*Instruções:*
1. Resuma em duas frases o texto sobre conflitos linguísticos.
2. Responda, com base no texto sobre conflitos linguísticos, às perguntas abaixo:
(a) Em qual versão do árabe se lê o Corão?
(b) Com que alfabeto os paquistaneses escrevem o urdu?
(c) O que a Unesco criou inspirada pelo episódio de Bangladesh?
3. Transcreva fielmente um trecho do texto sobre conflitos linguísticos: comece nas palavras "Em diversas regiões" e pare depois de "línguas à parte.".

*Trecho do documento:*

■ ■ ■

Línguas separatistas: a história de 13 conflitos linguísticos pelo mundo
Uma língua é mais que um código compartilhado: é o cerne da identidade de um povo. E quando as fronteiras não correspondem aos idiomas, começa a confusão.
Em diversas regiões de conflito ao redor do mundo, existem línguas que, embora tenham nomes diferentes, são tão parecidas entre si quanto o português brasileiro e o português de Portugal.
Línguas que, para todos os critérios práticos, poderiam ser uma só – mas permanecem separadas do ponto de vista político porque seus falantes se dividem em dois ou mais grupos com histórias e religiões diferentes. É o caso do urdu e do hindi, falados pelos arqui-inimigos Paquistão e Índia, ou do servo-croata, cujas variantes na Sérvia e na Croácia são reinvindicadas como línguas à parte.
O oposto também acontece: línguas distintas forçadas a ficar sob o mesmo balaio. Isso acontece com o árabe. A versão clássica da língua, em que se lê o Corão, desmembrou-se há muito em línguas-filhas nos diversos países islâmicos. Mas elas não são reconhecidas oficialmente, e as escolas ainda forçam as crianças a escrever de um jeito tão antiquado quanto o latim seria para nós.
O problema mais comum, porém, é o dos falantes de duas ou mais línguas diferentes que convivem no mesmo território, sob o mesmo governo. Dos bascos na Espanha à revolta dos falantes de tâmil contra os cingaleses em Sri Lanka, as diferenças linguísticas foram e são combustível de brigas entre congressistas, guerras civis e ataques terroristas em todo o mundo. Conheça algumas dessas histórias.
Índia, Paquistão e Bangladesh
Índia e Paquistão são vizinhos e falam uma mesma língua. Mas jamais admitiriam: para os paquistaneses, que são muçulmanos, o idioma se chama urdu e é escrito com o alfabeto árabe. Já os indianos se referem à língua como hindi e usam o alfabeto devanagari (o do sânscrito). As duas ex-colônias britânicas mantêm desde 1947 uma inimizade pontuada por quatro guerras, ameaças nucleares e a disputa do território da Caxemira. E essa história tem um spin off: o Paquistão, originalmente, tinha um naco isolado de território do outro lado da Índia. Naquelas bandas, não se fala urdu, mas bengali – essa sim, uma língua diferente. A minoria bengali tornou sua língua uma das oficiais do Paquistão em 1956. Em 1971, declarou independência e formou o Bangladesh. O episódio inspirou a Unesco a criar o Dia Internacional da Língua Materna.

■ ■ ■

*Linhas fornecidas:*
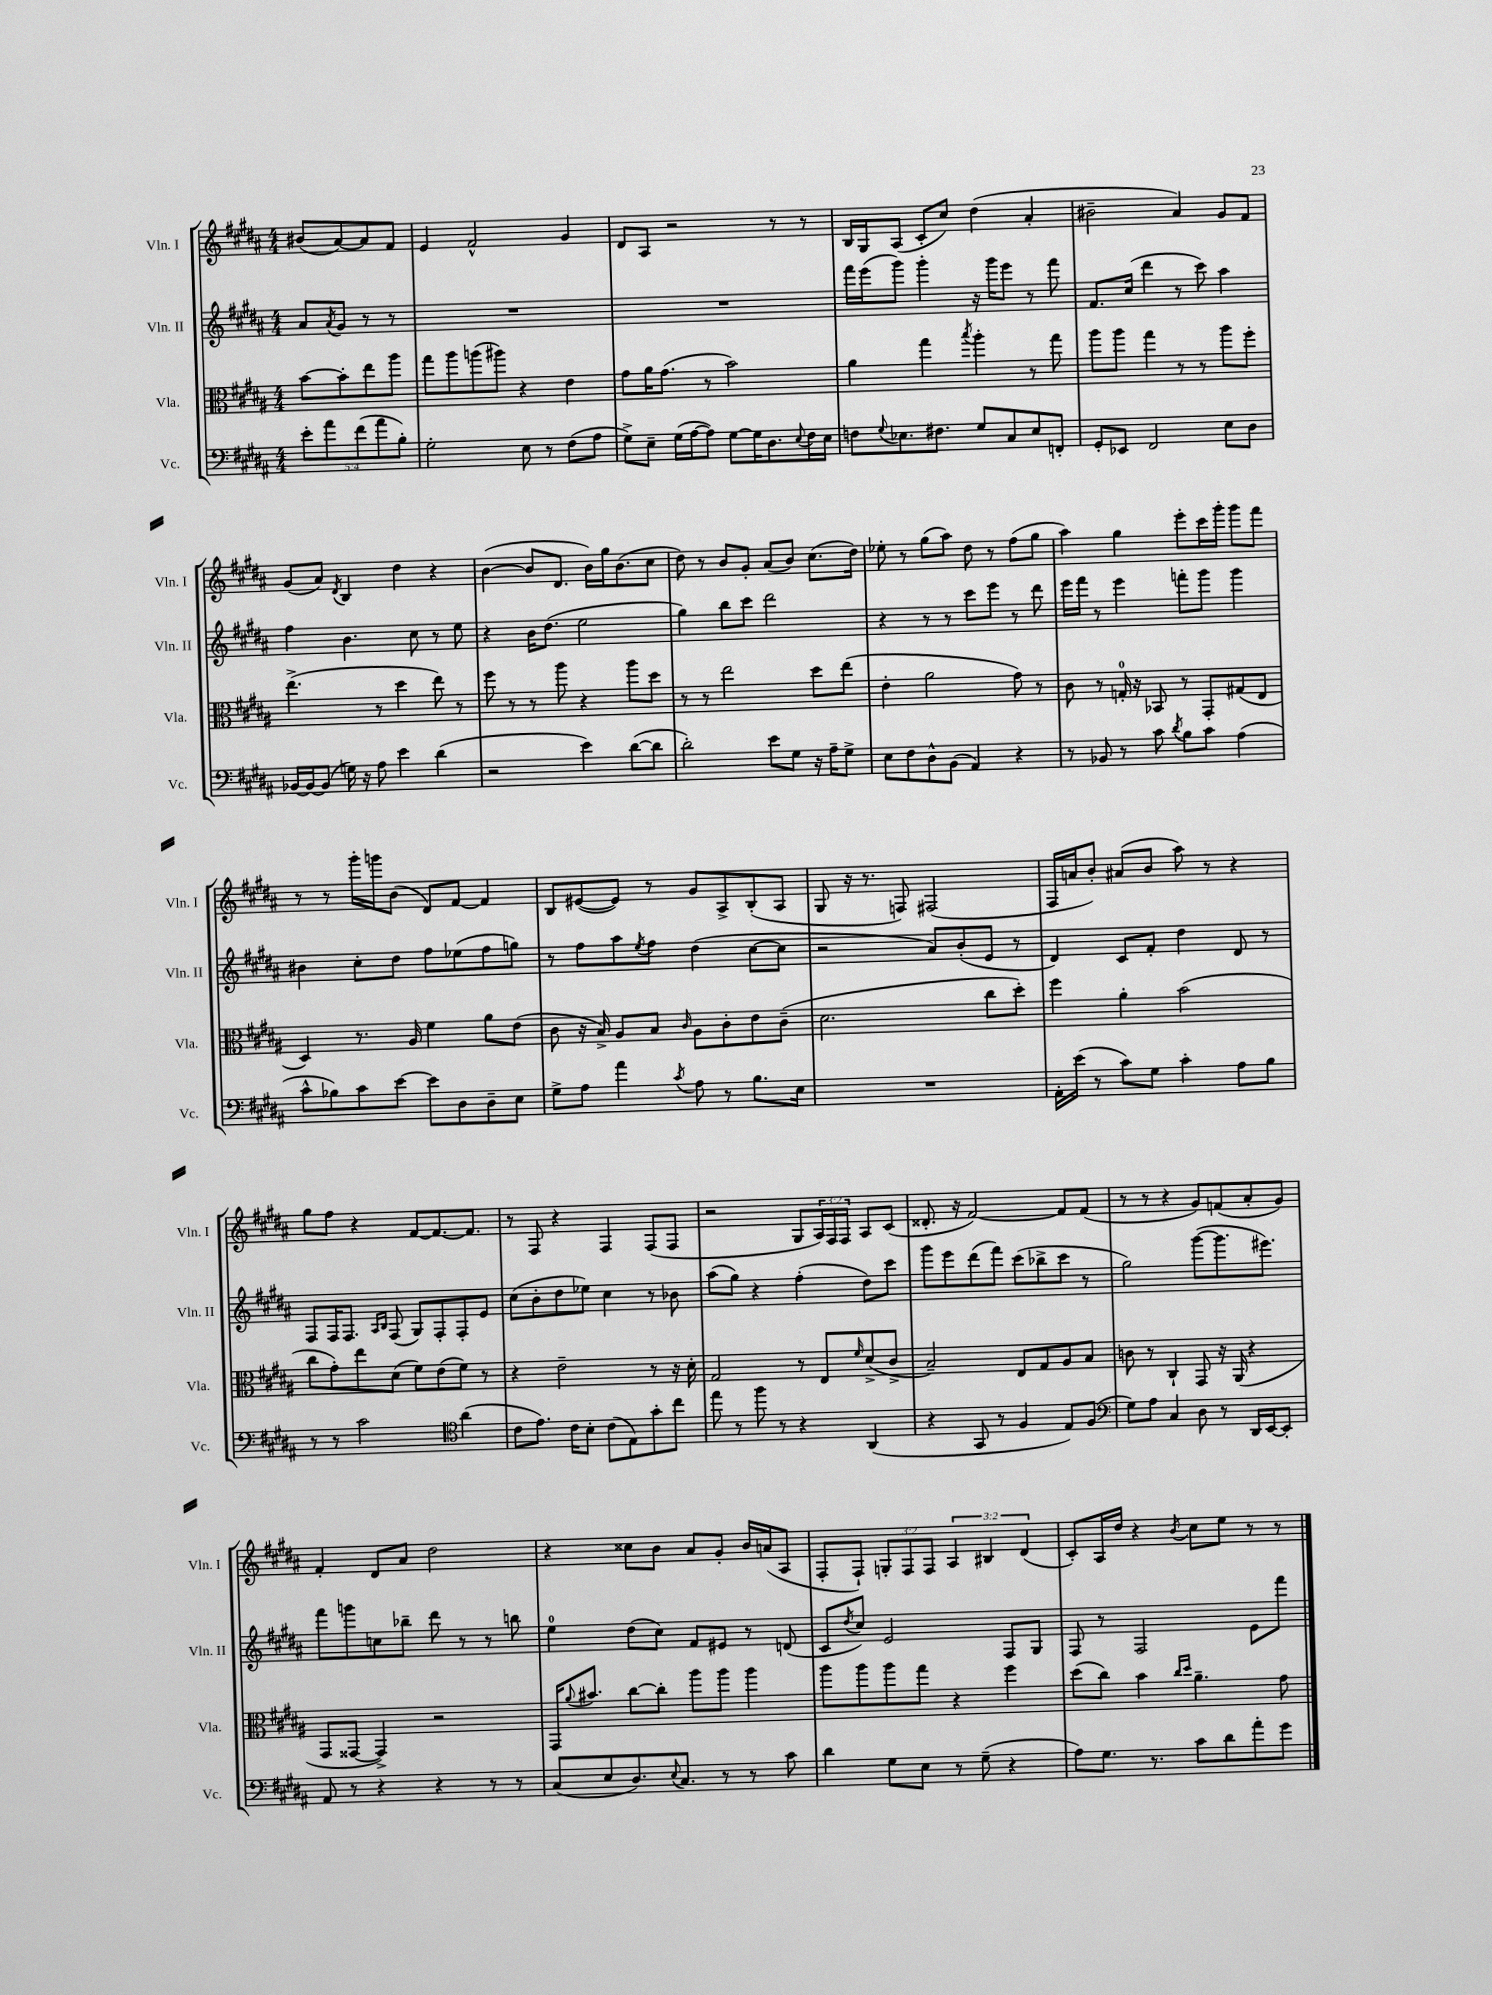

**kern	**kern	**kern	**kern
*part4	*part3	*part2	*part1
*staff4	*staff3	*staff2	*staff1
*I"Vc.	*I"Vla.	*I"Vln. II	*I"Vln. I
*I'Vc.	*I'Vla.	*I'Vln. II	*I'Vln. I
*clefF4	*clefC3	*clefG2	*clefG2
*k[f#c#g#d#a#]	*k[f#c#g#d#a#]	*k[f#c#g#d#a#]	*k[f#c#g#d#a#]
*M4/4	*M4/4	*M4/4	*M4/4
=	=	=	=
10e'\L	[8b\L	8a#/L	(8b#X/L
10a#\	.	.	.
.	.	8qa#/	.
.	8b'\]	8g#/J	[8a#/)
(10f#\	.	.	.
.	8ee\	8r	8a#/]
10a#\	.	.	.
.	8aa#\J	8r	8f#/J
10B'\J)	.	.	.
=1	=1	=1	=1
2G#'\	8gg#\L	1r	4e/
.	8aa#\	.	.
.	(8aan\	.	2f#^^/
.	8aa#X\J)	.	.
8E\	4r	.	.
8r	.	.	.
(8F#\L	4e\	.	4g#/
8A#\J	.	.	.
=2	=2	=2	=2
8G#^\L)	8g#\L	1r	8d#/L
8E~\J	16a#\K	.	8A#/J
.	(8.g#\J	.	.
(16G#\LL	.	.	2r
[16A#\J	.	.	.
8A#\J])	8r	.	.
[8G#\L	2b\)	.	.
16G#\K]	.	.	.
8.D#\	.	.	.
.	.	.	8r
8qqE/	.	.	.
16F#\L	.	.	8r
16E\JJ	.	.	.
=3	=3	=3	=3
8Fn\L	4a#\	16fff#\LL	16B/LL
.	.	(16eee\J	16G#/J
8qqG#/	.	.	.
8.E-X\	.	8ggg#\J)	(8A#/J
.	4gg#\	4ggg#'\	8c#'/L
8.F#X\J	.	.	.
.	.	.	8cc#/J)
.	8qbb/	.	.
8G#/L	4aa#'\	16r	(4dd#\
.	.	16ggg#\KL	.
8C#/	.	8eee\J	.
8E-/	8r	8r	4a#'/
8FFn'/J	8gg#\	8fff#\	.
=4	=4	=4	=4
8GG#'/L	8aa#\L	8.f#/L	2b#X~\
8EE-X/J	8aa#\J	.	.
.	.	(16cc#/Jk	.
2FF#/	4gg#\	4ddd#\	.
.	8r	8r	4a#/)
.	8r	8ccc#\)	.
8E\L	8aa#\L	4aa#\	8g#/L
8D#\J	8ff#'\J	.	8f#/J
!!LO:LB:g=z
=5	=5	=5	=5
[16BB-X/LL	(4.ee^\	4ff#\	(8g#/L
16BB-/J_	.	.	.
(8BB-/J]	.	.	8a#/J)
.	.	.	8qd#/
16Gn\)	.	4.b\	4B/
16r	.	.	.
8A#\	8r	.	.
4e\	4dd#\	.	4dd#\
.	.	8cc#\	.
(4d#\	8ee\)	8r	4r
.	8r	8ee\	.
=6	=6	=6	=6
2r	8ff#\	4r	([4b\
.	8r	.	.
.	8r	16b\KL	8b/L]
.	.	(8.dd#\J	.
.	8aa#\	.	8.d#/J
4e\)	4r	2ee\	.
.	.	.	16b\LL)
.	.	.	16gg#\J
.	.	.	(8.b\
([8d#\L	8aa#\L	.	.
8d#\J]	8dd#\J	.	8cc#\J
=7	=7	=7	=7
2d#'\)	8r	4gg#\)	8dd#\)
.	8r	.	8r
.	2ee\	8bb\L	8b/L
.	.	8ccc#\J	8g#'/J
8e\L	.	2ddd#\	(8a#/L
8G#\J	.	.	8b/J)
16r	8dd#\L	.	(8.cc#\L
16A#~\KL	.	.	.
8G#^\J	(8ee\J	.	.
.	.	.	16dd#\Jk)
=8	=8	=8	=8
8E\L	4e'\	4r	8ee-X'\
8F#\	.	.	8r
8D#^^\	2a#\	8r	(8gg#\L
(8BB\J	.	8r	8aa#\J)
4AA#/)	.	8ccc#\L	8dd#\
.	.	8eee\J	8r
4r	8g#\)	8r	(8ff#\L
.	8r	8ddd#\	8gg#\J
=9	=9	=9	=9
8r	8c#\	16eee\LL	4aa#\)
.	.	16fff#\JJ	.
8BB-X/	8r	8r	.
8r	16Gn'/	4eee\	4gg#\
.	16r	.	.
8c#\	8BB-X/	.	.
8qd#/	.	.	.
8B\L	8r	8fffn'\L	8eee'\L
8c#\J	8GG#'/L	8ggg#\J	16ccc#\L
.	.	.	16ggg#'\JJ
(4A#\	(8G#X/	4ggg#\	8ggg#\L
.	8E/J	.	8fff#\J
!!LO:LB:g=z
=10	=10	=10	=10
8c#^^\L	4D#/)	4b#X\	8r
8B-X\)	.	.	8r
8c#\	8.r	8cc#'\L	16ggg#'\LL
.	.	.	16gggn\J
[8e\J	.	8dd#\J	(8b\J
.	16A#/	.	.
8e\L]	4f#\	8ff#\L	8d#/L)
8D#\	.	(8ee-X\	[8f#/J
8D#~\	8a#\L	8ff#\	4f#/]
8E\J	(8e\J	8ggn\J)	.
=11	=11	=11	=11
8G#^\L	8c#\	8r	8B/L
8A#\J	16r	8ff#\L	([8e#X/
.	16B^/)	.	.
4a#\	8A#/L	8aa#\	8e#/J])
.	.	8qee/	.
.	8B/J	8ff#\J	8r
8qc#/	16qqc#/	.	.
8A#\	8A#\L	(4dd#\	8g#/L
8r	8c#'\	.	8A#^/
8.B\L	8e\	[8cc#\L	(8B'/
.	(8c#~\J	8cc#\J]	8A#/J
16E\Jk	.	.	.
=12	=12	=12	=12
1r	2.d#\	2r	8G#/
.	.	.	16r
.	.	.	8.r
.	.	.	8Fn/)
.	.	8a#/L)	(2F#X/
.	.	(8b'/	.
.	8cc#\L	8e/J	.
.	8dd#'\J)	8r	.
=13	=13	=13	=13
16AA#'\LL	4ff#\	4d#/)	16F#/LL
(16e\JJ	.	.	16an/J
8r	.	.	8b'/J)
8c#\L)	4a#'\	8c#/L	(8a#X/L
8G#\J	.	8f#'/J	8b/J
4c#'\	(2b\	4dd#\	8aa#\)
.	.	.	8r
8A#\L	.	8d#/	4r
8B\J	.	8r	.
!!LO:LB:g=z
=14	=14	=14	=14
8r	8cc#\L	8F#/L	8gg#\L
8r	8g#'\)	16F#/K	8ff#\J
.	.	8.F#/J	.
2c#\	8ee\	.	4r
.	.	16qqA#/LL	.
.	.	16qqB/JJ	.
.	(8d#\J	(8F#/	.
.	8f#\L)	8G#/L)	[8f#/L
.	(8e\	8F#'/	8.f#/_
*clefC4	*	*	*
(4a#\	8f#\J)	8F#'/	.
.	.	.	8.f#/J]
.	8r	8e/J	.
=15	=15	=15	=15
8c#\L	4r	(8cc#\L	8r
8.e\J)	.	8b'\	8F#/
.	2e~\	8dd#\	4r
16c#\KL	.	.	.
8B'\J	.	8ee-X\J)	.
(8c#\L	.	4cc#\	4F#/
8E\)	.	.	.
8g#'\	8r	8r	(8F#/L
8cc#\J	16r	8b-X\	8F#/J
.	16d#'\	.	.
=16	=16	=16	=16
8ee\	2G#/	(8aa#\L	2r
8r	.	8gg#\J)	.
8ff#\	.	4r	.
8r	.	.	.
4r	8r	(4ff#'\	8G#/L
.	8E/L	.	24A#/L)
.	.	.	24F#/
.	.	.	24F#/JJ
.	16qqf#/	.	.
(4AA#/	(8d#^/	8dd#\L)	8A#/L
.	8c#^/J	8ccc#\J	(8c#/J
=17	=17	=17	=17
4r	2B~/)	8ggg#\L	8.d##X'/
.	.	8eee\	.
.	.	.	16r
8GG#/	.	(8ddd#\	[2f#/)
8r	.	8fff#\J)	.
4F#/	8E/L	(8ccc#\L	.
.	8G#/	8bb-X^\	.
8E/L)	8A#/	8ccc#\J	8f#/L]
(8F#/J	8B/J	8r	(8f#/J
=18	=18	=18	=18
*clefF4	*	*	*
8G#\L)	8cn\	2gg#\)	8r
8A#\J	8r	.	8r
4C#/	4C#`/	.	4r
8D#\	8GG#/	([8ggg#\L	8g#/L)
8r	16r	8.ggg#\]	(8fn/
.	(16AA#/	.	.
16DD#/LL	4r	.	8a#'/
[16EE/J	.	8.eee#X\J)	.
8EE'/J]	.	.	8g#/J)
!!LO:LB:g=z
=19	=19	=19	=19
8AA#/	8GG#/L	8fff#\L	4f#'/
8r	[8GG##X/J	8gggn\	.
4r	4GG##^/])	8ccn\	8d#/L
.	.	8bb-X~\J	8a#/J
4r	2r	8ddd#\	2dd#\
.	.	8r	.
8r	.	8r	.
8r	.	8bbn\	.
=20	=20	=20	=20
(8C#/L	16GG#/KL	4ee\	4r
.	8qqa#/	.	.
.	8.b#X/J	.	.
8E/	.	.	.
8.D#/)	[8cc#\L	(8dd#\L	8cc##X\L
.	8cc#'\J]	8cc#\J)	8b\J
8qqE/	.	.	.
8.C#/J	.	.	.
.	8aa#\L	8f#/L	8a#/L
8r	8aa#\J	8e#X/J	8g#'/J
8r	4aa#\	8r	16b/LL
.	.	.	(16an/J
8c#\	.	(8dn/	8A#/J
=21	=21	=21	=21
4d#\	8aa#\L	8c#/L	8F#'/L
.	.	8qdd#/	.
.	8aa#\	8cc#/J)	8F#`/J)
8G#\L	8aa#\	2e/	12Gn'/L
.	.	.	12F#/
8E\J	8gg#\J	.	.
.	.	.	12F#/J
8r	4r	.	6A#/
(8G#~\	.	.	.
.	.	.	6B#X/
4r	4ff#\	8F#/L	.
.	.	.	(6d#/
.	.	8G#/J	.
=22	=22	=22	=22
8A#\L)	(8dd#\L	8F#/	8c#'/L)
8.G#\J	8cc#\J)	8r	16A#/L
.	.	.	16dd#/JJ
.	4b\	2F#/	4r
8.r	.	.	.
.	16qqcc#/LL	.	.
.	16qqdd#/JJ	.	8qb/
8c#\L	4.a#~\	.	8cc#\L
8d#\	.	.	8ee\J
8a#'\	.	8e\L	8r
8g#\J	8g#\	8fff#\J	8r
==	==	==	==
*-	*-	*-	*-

■ ■ ■

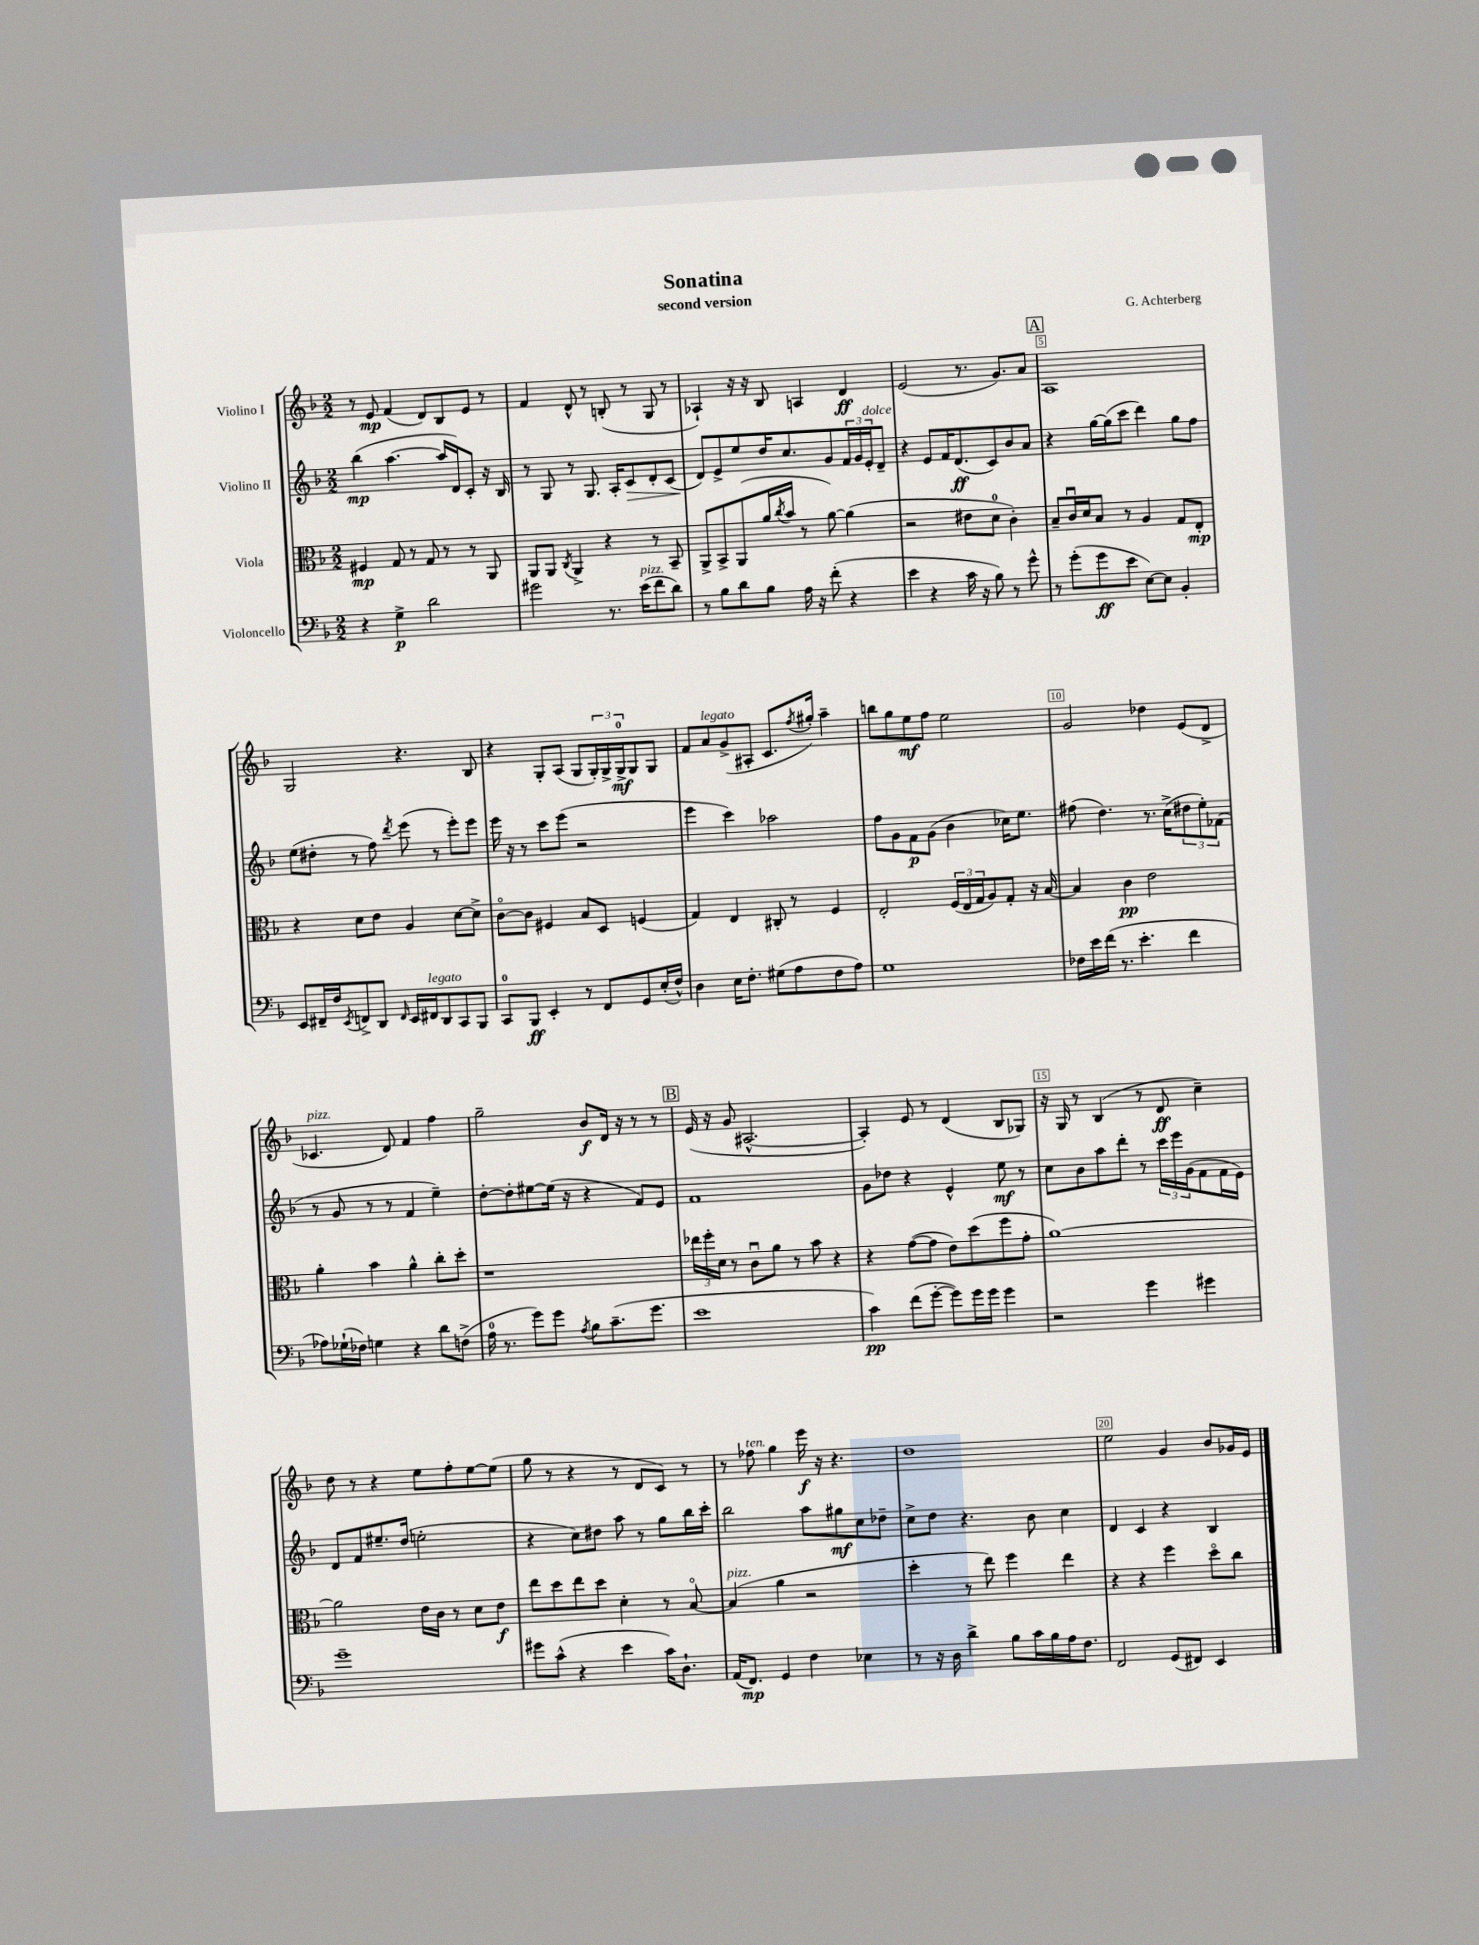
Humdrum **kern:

■ ■ ■

*Respostas esperadas:*
1. Línguas quase idênticas, como o urdu e o hindi, permanecem separadas por razões políticas, enquanto línguas distintas, como as derivadas do árabe, são forçadas a ficar sob o mesmo nome. Índia e Paquistão falam a mesma língua com nomes e alfabetos diferentes, e a minoria bengali do Paquistão declarou independência em 1971 e formou o Bangladesh.

2.
(a) Na versão clássica.
(b) Com o alfabeto árabe.
(c) O Dia Internacional da Língua Materna.

3.
Em diversas regiões de conflito ao redor do mundo, existem línguas que, embora tenham nomes diferentes, são tão parecidas entre si quanto o português brasileiro e o português de Portugal.
Línguas que, para todos os critérios práticos, poderiam ser uma só – mas permanecem separadas do ponto de vista político porque seus falantes se dividem em dois ou mais grupos com histórias e religiões diferentes. É o caso do urdu e do hindi, falados pelos arqui-inimigos Paquistão e Índia, ou do servo-croata, cujas variantes na Sérvia e na Croácia são reinvindicadas como línguas à parte.